After high school, the 6-2, 190-pounder enrolled at powerhouse City College of San Francisco. Even though Scirigione felt like he had performed well leading up to summer practice, he was blindsided when he said the CCSF coaching staff wanted to grayshirt him and gain 50 pounds.
“It was a shock,” he said. “I moved up there and was paying $800 a month in a two bedroom apartment with five of us crammed in there. The hard part was I couldn’t gain 50 pounds and didn’t have the money to buy all the food I would need to eat to gain that weight, even if I wanted to do that. I told myself, ‘OK, this is part of the journey,’ but basically I was paying to live up there but not playing. So I made the decision to go home.”
Scirigione skipped a school year and enrolled at Gavilan earlier this year, and he could hardly contain his excitement when talking about the upcoming season. The 20-year-old Scirigione said even though things didn’t go as planned at CCSF, he wouldn’t change a thing, reasoning the adversity made him realize he needed to mature on and off the field to realize his potential.
“The time period of not playing gave me another year to improve,” he said. “I can noticeably see the difference and even my mom tells me she can see the difference. It’s the little things like getting off the line first, catching the ball and sprinting after the catch, doing pushups after every catch. All the little things I knew I was supposed to be doing before but not actually doing.”

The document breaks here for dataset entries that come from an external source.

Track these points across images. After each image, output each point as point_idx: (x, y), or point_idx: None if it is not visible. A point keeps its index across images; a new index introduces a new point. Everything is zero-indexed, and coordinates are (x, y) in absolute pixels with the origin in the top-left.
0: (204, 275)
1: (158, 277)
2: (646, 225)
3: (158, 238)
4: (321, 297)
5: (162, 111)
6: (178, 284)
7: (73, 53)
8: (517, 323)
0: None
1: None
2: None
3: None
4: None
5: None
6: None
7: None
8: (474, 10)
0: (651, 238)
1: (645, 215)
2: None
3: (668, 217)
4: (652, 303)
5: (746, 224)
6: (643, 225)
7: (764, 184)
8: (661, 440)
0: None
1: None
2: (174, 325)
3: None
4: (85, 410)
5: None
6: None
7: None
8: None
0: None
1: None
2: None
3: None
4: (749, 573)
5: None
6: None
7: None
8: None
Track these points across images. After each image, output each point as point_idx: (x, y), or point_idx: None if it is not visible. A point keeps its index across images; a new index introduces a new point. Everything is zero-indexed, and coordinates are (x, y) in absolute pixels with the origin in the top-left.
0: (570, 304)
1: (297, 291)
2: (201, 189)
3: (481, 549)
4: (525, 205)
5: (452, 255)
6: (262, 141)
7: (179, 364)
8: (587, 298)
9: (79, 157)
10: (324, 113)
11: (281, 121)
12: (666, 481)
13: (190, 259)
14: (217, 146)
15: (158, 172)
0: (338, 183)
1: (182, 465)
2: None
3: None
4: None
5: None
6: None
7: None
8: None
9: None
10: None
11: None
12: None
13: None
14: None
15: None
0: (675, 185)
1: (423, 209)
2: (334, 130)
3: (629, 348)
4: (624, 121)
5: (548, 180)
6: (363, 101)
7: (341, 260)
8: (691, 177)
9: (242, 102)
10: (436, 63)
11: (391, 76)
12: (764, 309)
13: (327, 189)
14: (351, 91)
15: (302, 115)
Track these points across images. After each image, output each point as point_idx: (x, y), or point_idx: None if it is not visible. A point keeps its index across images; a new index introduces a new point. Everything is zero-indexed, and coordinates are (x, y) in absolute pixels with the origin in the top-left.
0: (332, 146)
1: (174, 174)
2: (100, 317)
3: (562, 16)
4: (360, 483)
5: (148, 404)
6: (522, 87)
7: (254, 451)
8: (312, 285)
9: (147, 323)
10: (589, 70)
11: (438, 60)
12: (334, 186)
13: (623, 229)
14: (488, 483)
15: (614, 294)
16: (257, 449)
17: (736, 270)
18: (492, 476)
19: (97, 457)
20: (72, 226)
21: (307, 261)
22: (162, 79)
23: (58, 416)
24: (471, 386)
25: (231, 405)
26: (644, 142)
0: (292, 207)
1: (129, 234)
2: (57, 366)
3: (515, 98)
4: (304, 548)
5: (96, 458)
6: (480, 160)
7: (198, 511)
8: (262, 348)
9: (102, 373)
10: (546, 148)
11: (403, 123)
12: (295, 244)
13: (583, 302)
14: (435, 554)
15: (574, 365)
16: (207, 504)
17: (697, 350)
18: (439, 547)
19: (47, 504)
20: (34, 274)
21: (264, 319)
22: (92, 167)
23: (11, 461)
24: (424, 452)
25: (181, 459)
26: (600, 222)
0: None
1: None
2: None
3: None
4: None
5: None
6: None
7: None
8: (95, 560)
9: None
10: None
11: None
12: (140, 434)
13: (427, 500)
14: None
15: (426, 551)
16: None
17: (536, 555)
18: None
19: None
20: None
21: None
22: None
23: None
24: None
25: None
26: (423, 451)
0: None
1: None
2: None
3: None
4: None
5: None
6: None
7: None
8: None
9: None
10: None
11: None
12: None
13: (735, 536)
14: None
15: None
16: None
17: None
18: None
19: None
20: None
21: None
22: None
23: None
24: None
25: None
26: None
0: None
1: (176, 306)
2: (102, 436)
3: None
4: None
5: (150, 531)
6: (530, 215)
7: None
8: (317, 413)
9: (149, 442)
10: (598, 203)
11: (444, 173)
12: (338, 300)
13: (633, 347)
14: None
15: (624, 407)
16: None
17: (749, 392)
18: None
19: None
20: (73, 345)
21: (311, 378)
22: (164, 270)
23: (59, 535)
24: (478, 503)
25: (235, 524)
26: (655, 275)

Scirigione plans on doing at Gavilan what he did at Christopher: be a playmaking receiver who got open, gained a lot of yards after the catch and an emotional beacon for his teammates to latch onto. Scirigione said he’s a different person now, shaped by his experience of living in San Francisco and being humbled—for the better—while at CCSF.
“Living in San Francisco was definitely a learning experience,” he said. “Because in Gilroy and Morgan Hill there is only so much crazy that happens. When you get to San Francisco, you see diversity and the different struggles people go through and you realize I can’t even complain because I’ve got it good.”
Even though the Rams haven’t had a winning season since 2004 when they finished 6-4—a drought of 17 years—Scirigione and Lango are optimistic and hope to erase that dubious distinction.
“It’s going to be a very special year for the Gavilan Rams,” Scirigione said. “An exciting time for sure.”